Nayib Bukele no ha necesitado los resultados definitivos para declararse vencedor de las elecciones celebradas ayer en El Salvador, la república centroamericana que el líder de la formación Nuevas Ideas gobierna desde 2019.

Su candidatura a la reelección ha recibido el interés del mundo por muchas razones. El Salvador tiene poco más de seis millones de habitantes. Pero los años de Bukele le han concedido un alto valor simbólico en Hispanoamérica. Especialmente, por presentarse como el paradigma de un Gobierno que antepone la seguridad a la libertad con tanta buena fortuna como apoyo de su pueblo.

A ojos de los demócratas del mundo, el nuevo triunfo de Bukele es inquietante. Se produce después de que el candidato del partido Nuevas Ideas se saltase la Constitución salvadoreña, que impide explícitamente la reelección de un presidente.

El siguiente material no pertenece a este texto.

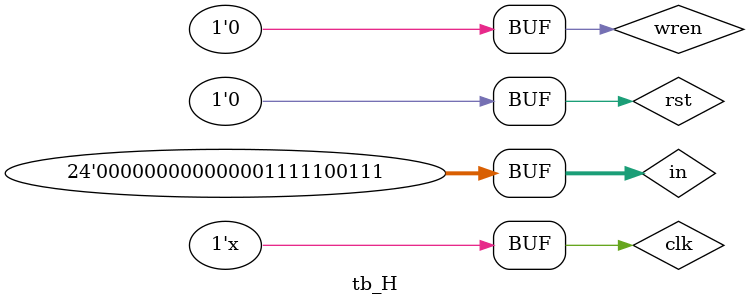
<source format=v>
`timescale 1 ps / 1 ps
module tb_H();
  
	reg	[23:0]  in;
  wire	[23:0]  out;
	wire	[6:0]  addr;
	reg	wren,rst,clk;
  
  memory_z MEMZ(
    .in(in),.out(out),.rdaddr(addr),.rdslc(1'b0),
    .wraddr(addr),.wrslc(1'b0),.wren(wren),
    .actien(1'b0),.clk(clk));
  counter #(7) CNTR(
    .out(addr), .clk(clk), .stop(1'b0), .rst(rst));
  
  initial begin
  clk = 1'b0;
  rst = 1'b0;
  wren = 1'b0;
  in = 24'd999;
  #300 rst = 1'b1;
  #100 rst = 1'b0;
  #500 wren = 1'b1;
  #1500 wren = 1'b0;
  end
  
  always #50 clk = !clk;
  
endmodule

</source>
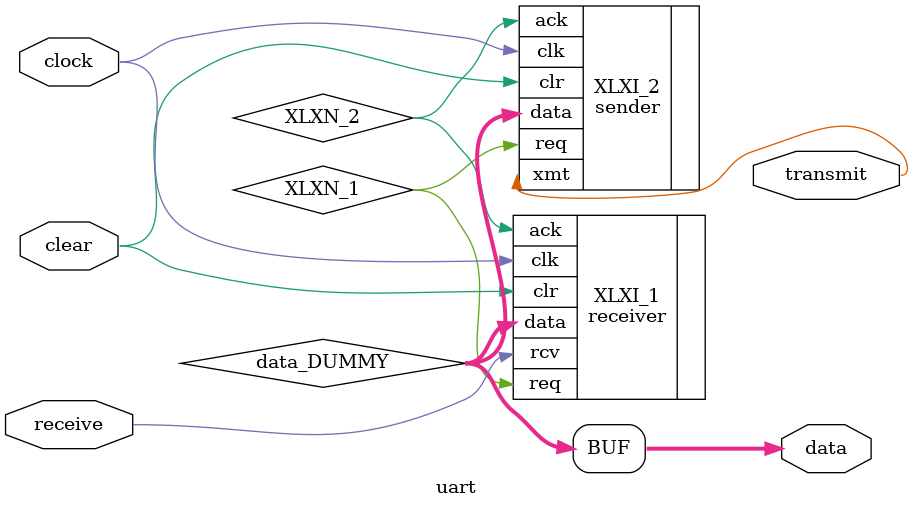
<source format=v>
`timescale 1ns / 1ps

module uart(clear, 
            clock, 
            receive, 
            data, 
            transmit);

    input clear;
    input clock;
    input receive;
   output [7:0] data;
   output transmit;
   
   wire XLXN_1;
   wire XLXN_2;
   wire [7:0] data_DUMMY;
   
   assign data[7:0] = data_DUMMY[7:0];
   receiver XLXI_1 (.ack(XLXN_2), 
                    .clk(clock), 
                    .clr(clear), 
                    .rcv(receive), 
                    .data(data_DUMMY[7:0]), 
                    .req(XLXN_1));
   sender XLXI_2 (.clk(clock), 
                  .clr(clear), 
                  .data(data_DUMMY[7:0]), 
                  .req(XLXN_1), 
                  .ack(XLXN_2), 
                  .xmt(transmit));
endmodule

</source>
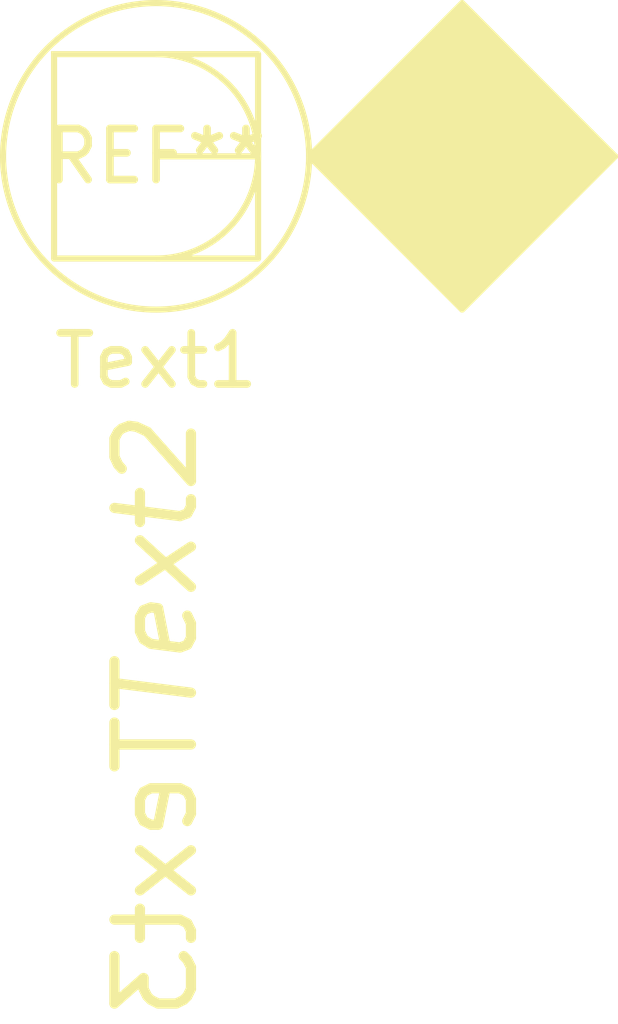
<source format=kicad_pcb>
(kicad_pcb (version 20211014) (generator pcbnew)

  (general
    (thickness 4.69)
  )

  (paper "User" 399.999 299.999)
  (title_block
    (title "A board")
    (date "2023-02-01")
    (rev "v1")
    (company "Winterbloom")
    (comment 1 "Comment 1")
    (comment 3 "Comment 3")
    (comment 5 "Comment 5")
    (comment 7 "Comment 7")
    (comment 9 "Comment 9")
  )

  (layers
    (0 "F.Cu" signal)
    (1 "In1.Cu" signal)
    (2 "In2.Cu" signal)
    (31 "B.Cu" signal)
    (32 "B.Adhes" user "B.Adhesive")
    (33 "F.Adhes" user "F.Adhesive")
    (34 "B.Paste" user)
    (35 "F.Paste" user)
    (36 "B.SilkS" user "B.Silkscreen")
    (37 "F.SilkS" user "F.Silkscreen")
    (38 "B.Mask" user)
    (39 "F.Mask" user)
    (40 "Dwgs.User" user "User.Drawings")
    (41 "Cmts.User" user "User.Comments")
    (42 "Eco1.User" user "User.Eco1")
    (43 "Eco2.User" user "User.Eco2")
    (44 "Edge.Cuts" user)
    (45 "Margin" user)
    (46 "B.CrtYd" user "B.Courtyard")
    (47 "F.CrtYd" user "F.Courtyard")
    (48 "B.Fab" user)
    (49 "F.Fab" user)
    (50 "User.1" user)
    (51 "User.2" user)
    (52 "User.3" user)
    (53 "User.4" user)
    (54 "User.5" user)
    (55 "User.6" user)
    (56 "User.7" user)
    (57 "User.8" user)
    (58 "User.9" user)
  )

  (setup
    (stackup
      (layer "F.SilkS" (type "Top Silk Screen"))
      (layer "F.Paste" (type "Top Solder Paste"))
      (layer "F.Mask" (type "Top Solder Mask") (thickness 0.01))
      (layer "F.Cu" (type "copper") (thickness 0.035))
      (layer "dielectric 1" (type "core") (thickness 1.51) (material "FR4") (epsilon_r 4.5) (loss_tangent 0.02))
      (layer "In1.Cu" (type "copper") (thickness 0.035))
      (layer "dielectric 2" (type "prepreg") (thickness 1.51) (material "FR4") (epsilon_r 4.5) (loss_tangent 0.02))
      (layer "In2.Cu" (type "copper") (thickness 0.035))
      (layer "dielectric 3" (type "core") (thickness 1.51) (material "FR4") (epsilon_r 4.5) (loss_tangent 0.02))
      (layer "B.Cu" (type "copper") (thickness 0.035))
      (layer "B.Mask" (type "Bottom Solder Mask") (thickness 0.01))
      (layer "B.Paste" (type "Bottom Solder Paste"))
      (layer "B.SilkS" (type "Bottom Silk Screen"))
      (copper_finish "None")
      (dielectric_constraints no)
    )
    (pad_to_mask_clearance 0)
    (pcbplotparams
      (layerselection 0x00010fc_ffffffff)
      (disableapertmacros false)
      (usegerberextensions false)
      (usegerberattributes true)
      (usegerberadvancedattributes true)
      (creategerberjobfile true)
      (svguseinch false)
      (svgprecision 6)
      (excludeedgelayer true)
      (plotframeref false)
      (viasonmask false)
      (mode 1)
      (useauxorigin false)
      (hpglpennumber 1)
      (hpglpenspeed 20)
      (hpglpendiameter 15.000000)
      (dxfpolygonmode true)
      (dxfimperialunits true)
      (dxfusepcbnewfont true)
      (psnegative false)
      (psa4output false)
      (plotreference true)
      (plotvalue true)
      (plotinvisibletext false)
      (sketchpadsonfab false)
      (subtractmaskfromsilk false)
      (outputformat 1)
      (mirror false)
      (drillshape 1)
      (scaleselection 1)
      (outputdirectory "")
    )
  )

  (net 0 "")

  (footprint "Fiducial:Fiducial_1mm_Mask2mm" (layer "F.Cu") (at 0 0))

)

</source>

Para sortearla, Bukele se ocupó previamente de que la Fiscalía y los magistrados de la Corte Suprema de Justicia, con una composición a medida, no fuesen un obstáculo. Y no lo fueron.

Con todo, constitucional o no, la abrumadora mayoría de los salvadoreños ha optado por su papeleta. Tanto es así que su partido no sólo conservará la mayoría absoluta, sino que la oposición apenas ocupará dos escaños de los 60 de la Asamblea, según la información facilitada por el propio Bukele en sus redes sociales.

Los portavoces de la oposición han denunciado irregularidades en el proceso. La Junta Electoral, poco dada a la transparencia, tendrá que resolver si están en lo cierto. Lo que no parece probable es que nada vaya a alterar sustancialmente el resultado. Un resultado que arroja un sistema de partido único a mayor gloria de Bukele. El presidente podrá dar continuidad a sus planes con una falta de contrapesos alarmante. 

Una dicotomía con trampa

Con Bukele, la violencia estructural y el dominio de las maras han desaparecido. El Salvador ha pasado, en una década, de ser uno de los países más peligrosos del mundo a convertirse en uno de los más seguros del continente. Entre 2015 y 2022, la pequeña república pasó de registrar 103 homicidios por cada 100.000 habitantes a menos de 8 por cada 100.000, una tasa que lo acerca más a Estados Unidos (6) que a las vecinas Guatemala (17) y Honduras (36).

El yugo de las maras ha sido un lastre para la prosperidad económica de El Salvador durante décadas. El miedo a que un cambio de presidente devuelva el poder a las mafias es suficiente reclamo para que Bukele perpetúe un mandato lleno de sombras. Así que la situación no puede ser más perversa. Mientras los salvadoreños ven resuelto a corto plazo su principal foco de angustia y miseria, se convierten en víctimas de una deriva autoritaria con un precio a pagar a medio y largo plazo.

La toma del Poder Judicial, la violación de la Constitución, las decenas de miles de detenciones ilegales y la ocupación de todos los espacios mediáticos, entre otros muchos ejemplos, son obra de Bukele. La alta tolerancia a sus abusos sólo lo legitima para ir más lejos.

Mientras tanto, el periódico independiente El Faro investiga los vínculos gubernamentales con las mafias y varios casos de corrupción de los diputados de Nuevas Ideas entre enormes presiones, y con varios reporteros en el exilio.

El mérito de Bukele en la desarticulación de las pandillas es extraordinario. Hace una década, parecía impensable que la inseguridad dejase de ser la principal inquietud de los salvadoreños. Pero ese éxito no justifica la sustitución de una democracia plural por un modelo de líder único sin separación de poderes donde el pueblo pierde derechos y soberanía.

Los demócratas salvadoreños tienen una larga lucha por delante si aspiran a que la victoria aplastante de Bukele no se convierta en una carta blanca. La dicotomía entre libertad y seguridad es una trampa. El pueblo de El Salvador está en condiciones de exigir la convivencia de ambas.